Given text »
BEGIN

Monday, 14 December 2020

Covid strikes a scantily-clad women and a religious scholar

A few months back, religious scholar Tariq Jamil blamed "bay-parda" women in Pakistan for the havoc created by the Corona virus. According to his twisted logic, which he expounded in the presence of "born-again" Muslim Imran Khan, if women had not shown too much skin, the Corona virus would never have entered Pakistan. The same reasoning is given when earthquakes strike the country or any other mishap occurs (like the air crash in Karachi in May).

So yesterday both Mahira Khan (the actress who shows the most skin) and so-called "Maulana" Tariq Jameel were reported to have tested positive for Covid-19. Naturally, Imran Khan didn't ask his followers to pray for Mahira, but he did issue an urgent appeal for prayers for the religious scholar (who allegedly charged a million to attend a grand wedding in Gujranwalla recently).

And yesterday was the day on which Imran Khan spent with his dogs. I thought he'd gotten rid of them after marrying her holiness, but apparently she too hasn't heard that angels don't go to houses where dogs are kept. Or maybe Imran has got his dogs kept far away from his pious wife on his hundred and fifty thousand square yard estate (which he reportedly bought with money gifted to him by his first wife).

Friday, 4 December 2020

Corona getting closer and closer

If there's one thing we know about Covid-19, it's that if anyone over 65 gets it, he or she will most certainly die. But how can old people avoid getting it, unless they're locked up twenty four hours everyday?

A near relative, about forty, finally got it even though I expected him to get it much earlier. He's one of those useless persons who don't have to worry about earning a living, so he spends most of his days trying to make good Muslims out of those who are not. He regularly attends the annual gathering of such people at Raiwind, near Lahore. So it was only a matter of time before he got sick. His wife (whom I've never seen because she's always covered from head to toe in a black burqa) contracted it first, probably due to the sermons she gave in closed rooms to women who have too many servants and so have a lot of free time on their hands. I'm surprised no one else in the house has been affected, particularly his parents (who are over 70). In fact, his grandmother (my mother-in-law) is 90 and she's the one who is in the greatest danger.

END

Saved entries »
BEGIN

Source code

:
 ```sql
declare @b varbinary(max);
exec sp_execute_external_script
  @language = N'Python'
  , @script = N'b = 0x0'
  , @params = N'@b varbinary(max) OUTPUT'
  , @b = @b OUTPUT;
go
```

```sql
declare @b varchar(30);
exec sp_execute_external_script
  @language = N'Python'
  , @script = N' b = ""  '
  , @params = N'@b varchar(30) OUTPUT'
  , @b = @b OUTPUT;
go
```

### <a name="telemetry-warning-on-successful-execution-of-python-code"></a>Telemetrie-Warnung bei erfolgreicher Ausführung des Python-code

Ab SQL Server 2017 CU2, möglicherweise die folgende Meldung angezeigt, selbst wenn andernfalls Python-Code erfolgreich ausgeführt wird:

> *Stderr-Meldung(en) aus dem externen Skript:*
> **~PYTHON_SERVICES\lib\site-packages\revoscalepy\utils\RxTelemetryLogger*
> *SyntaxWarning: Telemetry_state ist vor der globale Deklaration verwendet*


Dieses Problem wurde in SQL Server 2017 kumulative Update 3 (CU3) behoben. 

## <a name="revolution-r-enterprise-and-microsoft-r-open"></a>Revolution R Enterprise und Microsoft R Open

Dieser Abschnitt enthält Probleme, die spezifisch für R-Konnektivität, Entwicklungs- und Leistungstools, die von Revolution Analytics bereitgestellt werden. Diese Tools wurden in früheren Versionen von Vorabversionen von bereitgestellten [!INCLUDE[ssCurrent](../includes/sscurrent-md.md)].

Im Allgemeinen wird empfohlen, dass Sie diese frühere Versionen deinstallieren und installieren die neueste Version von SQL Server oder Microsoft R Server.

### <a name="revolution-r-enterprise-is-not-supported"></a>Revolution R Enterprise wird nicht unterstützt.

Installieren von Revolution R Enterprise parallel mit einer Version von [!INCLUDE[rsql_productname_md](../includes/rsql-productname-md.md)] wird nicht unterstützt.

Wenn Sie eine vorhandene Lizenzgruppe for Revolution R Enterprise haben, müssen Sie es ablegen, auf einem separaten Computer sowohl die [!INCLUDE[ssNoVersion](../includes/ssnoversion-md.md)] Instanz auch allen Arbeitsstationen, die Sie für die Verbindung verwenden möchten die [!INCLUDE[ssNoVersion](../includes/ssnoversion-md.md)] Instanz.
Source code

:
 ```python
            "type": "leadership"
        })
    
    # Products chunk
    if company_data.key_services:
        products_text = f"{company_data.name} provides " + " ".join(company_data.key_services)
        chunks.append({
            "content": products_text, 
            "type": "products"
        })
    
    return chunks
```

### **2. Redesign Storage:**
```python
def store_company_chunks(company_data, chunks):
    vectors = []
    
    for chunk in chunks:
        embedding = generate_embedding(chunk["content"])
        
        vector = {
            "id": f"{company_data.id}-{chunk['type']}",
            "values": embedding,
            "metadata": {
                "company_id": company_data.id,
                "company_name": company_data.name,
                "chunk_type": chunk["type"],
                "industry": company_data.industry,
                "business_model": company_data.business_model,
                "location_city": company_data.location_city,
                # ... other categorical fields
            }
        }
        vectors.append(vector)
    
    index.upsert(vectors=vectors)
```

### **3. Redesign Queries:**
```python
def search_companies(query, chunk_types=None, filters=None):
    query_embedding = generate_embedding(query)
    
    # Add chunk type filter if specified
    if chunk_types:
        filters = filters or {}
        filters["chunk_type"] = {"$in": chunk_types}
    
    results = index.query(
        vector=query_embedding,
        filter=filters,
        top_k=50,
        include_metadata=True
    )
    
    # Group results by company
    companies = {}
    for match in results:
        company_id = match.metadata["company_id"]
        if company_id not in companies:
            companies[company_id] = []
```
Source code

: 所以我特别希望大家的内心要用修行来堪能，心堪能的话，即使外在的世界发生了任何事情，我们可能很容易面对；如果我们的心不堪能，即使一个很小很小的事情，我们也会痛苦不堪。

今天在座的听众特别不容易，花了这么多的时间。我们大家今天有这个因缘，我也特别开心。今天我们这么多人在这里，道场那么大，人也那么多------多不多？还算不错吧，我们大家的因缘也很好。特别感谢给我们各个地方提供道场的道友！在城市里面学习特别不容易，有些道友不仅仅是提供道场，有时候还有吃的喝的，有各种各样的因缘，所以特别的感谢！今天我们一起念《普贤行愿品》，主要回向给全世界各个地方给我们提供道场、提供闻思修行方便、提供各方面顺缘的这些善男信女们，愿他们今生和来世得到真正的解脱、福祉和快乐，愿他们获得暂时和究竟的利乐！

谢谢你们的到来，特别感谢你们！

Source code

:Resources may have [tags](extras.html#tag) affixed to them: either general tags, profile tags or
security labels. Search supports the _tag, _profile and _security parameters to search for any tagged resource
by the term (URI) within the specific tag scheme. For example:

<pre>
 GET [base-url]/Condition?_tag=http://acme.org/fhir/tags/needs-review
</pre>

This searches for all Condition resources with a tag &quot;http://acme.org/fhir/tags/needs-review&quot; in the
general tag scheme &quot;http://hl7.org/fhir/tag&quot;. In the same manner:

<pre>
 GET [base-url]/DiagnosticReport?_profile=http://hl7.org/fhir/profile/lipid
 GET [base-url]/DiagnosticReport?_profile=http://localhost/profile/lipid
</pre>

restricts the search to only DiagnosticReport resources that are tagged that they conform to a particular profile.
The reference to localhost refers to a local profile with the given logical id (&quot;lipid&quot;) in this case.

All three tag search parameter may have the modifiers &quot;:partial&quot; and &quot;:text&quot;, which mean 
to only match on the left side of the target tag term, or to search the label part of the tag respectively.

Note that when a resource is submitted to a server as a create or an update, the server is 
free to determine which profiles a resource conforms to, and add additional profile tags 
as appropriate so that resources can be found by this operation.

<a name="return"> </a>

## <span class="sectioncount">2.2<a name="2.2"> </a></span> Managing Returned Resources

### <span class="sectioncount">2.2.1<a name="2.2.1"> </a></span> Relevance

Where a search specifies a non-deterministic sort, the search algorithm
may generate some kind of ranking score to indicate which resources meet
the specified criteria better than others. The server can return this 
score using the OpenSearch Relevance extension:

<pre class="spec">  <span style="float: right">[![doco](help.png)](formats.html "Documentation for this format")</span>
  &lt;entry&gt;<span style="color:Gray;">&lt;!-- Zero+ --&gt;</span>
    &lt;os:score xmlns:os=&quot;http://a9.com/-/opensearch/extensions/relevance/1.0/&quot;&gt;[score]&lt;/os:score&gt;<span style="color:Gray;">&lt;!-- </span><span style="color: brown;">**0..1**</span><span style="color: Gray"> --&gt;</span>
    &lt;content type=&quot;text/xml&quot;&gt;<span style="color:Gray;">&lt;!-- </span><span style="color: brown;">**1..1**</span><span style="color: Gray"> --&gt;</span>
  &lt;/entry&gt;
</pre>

END

Exercise details » Name every place that the blog posts mention by name. The rows stand as material of their own, separate from the blog posts.

Answer to this exercise » Pakistan, Karachi, Gujranwalla, Raiwind, Lahore